West Virginia Joins a Number of States Hoping to Further Limit the NCAA

By Alyssa Rodriguez and Gregg E. Clifton
West Virginia joins Georgia, Virginia, Texas, Oklahoma, and Missouri in an effort to protect the state’s student-athletes and potentially prevent the National Collegiate Athletic Association (“NCAA”) from enforcing rules related to Name, Image, and Likeness (“NIL”) and athlete compensation. West Virginia state lawmakers are the latest to join in and advance proposed NIL legislation aimed at protecting their student-athletes and embracing player rights, especially in light of the growing resistance to NCAA regulations amid the looming finalization of the House v. NCAA settlement.
HB2576, also known as the “NIL Protection Act,” was introduced in the West Virginia House of Delegates on February 18, 2025. This legislation would, among other things, attempt to create a legal framework governing how college student-athletes in the state can profit off their NIL. More specifically, it would prohibit the NCAA, conferences, or colleges from investigating or penalizing athletes for NIL-related activities. As the proposed NIL Protection Act states:
“No institution, athletic association, athletic conference, or other organization with authority over intercollegiate athletics may: open an investigation, penalize, suspend, take other adverse action, or declare a student-athlete ineligible from intercollegiate athletic competition.”
This proposed legislation would also permit colleges to compensate athletes for using their NIL and share earned revenue with their athletes. Proponents of the legislation believe it will empower student-athletes to recognize their contributions to college sports.Additionally, the legislation could challenge the NCAA’s legal authority to enforce policies stemming from ongoing anti-trust litigation, including the potential finalization of the House v NCAA settlement in its current form.
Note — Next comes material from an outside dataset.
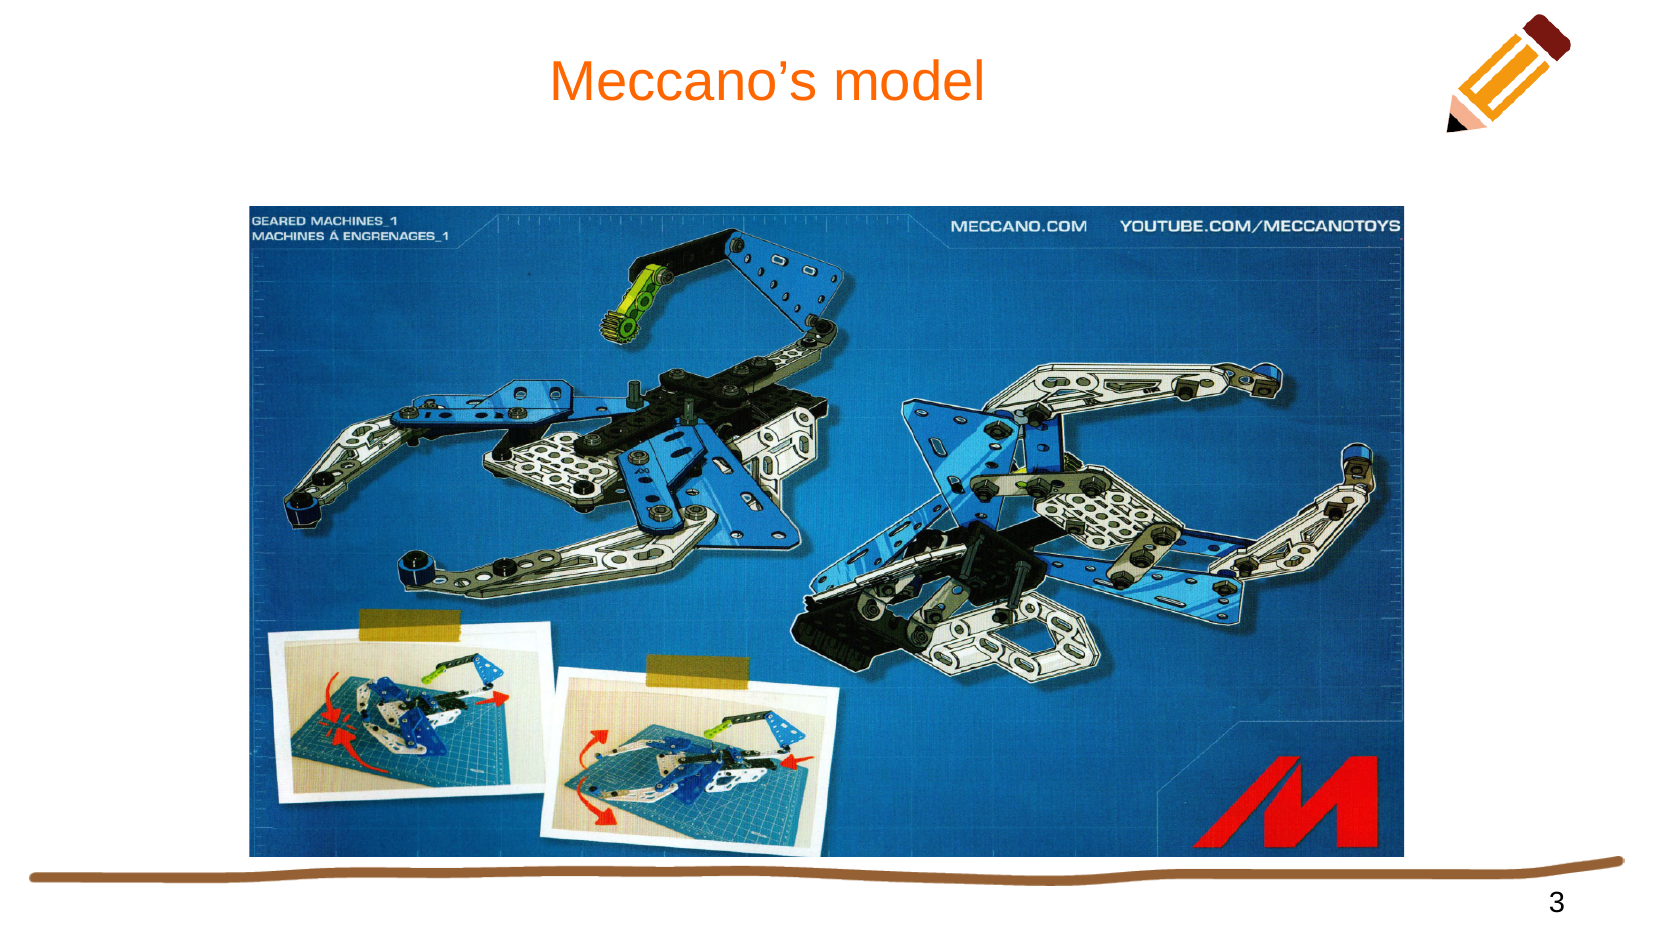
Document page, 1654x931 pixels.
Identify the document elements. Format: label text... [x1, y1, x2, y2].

picture [29, 206, 1625, 886]
picture [1446, 14, 1571, 133]
title Meccano’s model [88, 29, 1447, 133]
The proposed NIL Protection Act comes amid a wave of state-level NIL legislation nationwide as states attempt to respond to the evolving policies on college athletes’ compensation. States are increasingly adopting legislation that prevents the NCAA from enforcing rules related to NIL and athlete compensation in their states. These evolving policies could complicate the implementation of the anticipated finalization of the House settlement. As House is expected to be a transformative moment for college athletics and a historical turning point in the NCAA’s resistance to student-athletes receiving direct compensation, the settlement provisions contain several provisions that could ultimately conflict with state laws if approved by the court.
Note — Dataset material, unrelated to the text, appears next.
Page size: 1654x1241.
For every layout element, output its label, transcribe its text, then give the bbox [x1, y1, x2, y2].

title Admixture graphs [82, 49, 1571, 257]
For example, House would allow colleges to pay 22% of a set formula for average shared revenue with an initial, approximate $20.5 million cap, in addition to an independent review requirement for deals exceeding $600 to prevent pay-for-play arrangements. However, rather than resolving disputes, the settlement provisions set forth may further intensify and open the door to conflicts between state laws and NCAA regulations. Since a federal settlement cannot override state law claims, this could lead to an increase in lawsuits against the NCAA. For example, athletes in these states with specific legislative NIL protections can rely on those state laws to ultimately challenge the settlement provisions, once again prompting more litigation. As such, legislation in states like West Virginia, Georgia, Virginia, Texas, and Mississippi could potentially impact U.S. District Court Judge Claudia Wilken’s April 7, 2025 Fairness Hearing, as she must decide whether to grant final approval of the House settlement. It is anticipated that Judge Wilken may not render her decision on that date and will take under advisement the numerous objections that will be offered from a pre-selected group of individuals who will get to address her in open court. Ultimately, it is believed that Judge Wilken will approve the settlement based upon the standard of review for an antitrust class action case like House, which does not require a judge to find a perfect settlement, Instead, among other considerations, the settlement must only adequately resolve the legal issues raised in the case, not all related problems arising from the action. If Judge Wilken believes the settlement is fair, reasonable and adequate she will approve it.
The growing conflicting state laws provide even greater motivation for the NCAA to lobby Congress for federal legislation that would shield it from ongoing legal disputes over athlete compensation with states’ legislation. Without a national framework, states will continue passing laws that protect their athletes, keep their institutions competitive, and limit the NCAA’s ability to regulate compensation within their state. We can expect that when the House litigation door closes, an overwhelming number of new litigation filings against the NCAA will commence.